------ Given data ------

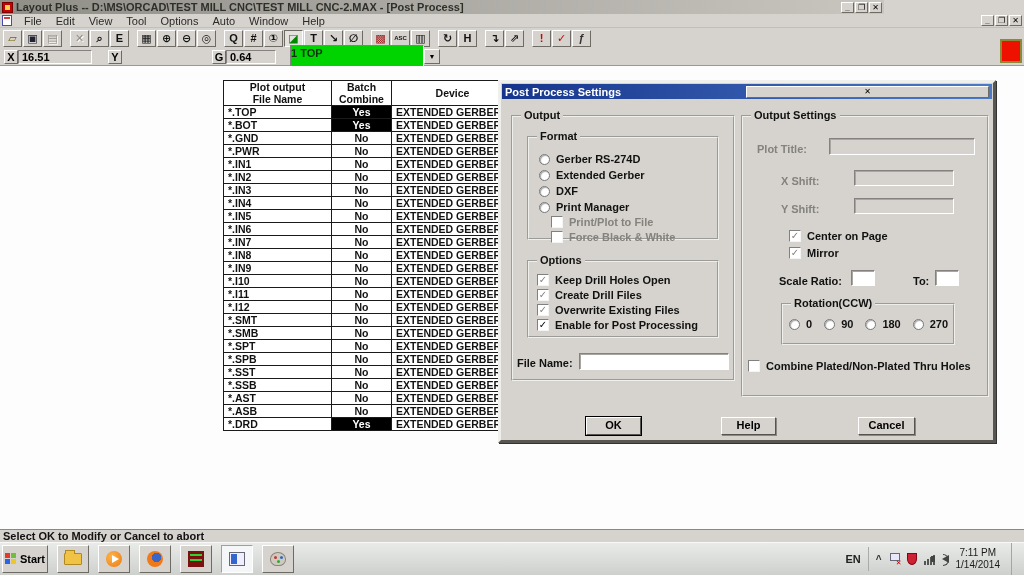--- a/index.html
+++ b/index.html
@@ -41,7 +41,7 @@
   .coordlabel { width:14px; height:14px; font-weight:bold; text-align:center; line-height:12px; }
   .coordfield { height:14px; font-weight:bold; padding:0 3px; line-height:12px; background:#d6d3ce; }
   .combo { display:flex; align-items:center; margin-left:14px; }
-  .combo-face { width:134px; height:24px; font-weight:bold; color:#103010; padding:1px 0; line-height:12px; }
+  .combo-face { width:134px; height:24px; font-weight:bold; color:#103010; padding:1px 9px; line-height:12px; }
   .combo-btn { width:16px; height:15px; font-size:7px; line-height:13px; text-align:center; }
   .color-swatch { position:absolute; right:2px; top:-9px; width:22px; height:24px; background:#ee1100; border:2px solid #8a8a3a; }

------

# [Problem description]
Print the records above word for word, omitting any picture they contain.

# [Response to the exercise]
--- a/index.html
+++ b/index.html
@@ -41,7 +41,7 @@
   .coordlabel { width:14px; height:14px; font-weight:bold; text-align:center; line-height:12px; }
   .coordfield { height:14px; font-weight:bold; padding:0 3px; line-height:12px; background:#d6d3ce; }
   .combo { display:flex; align-items:center; margin-left:14px; }
-  .combo-face { width:134px; height:24px; font-weight:bold; color:#103010; padding:1px 0; line-height:12px; }
+  .combo-face { width:134px; height:24px; font-weight:bold; color:#103010; padding:1px 9px; line-height:12px; }
   .combo-btn { width:16px; height:15px; font-size:7px; line-height:13px; text-align:center; }
   .color-swatch { position:absolute; right:2px; top:-9px; width:22px; height:24px; background:#ee1100; border:2px solid #8a8a3a; }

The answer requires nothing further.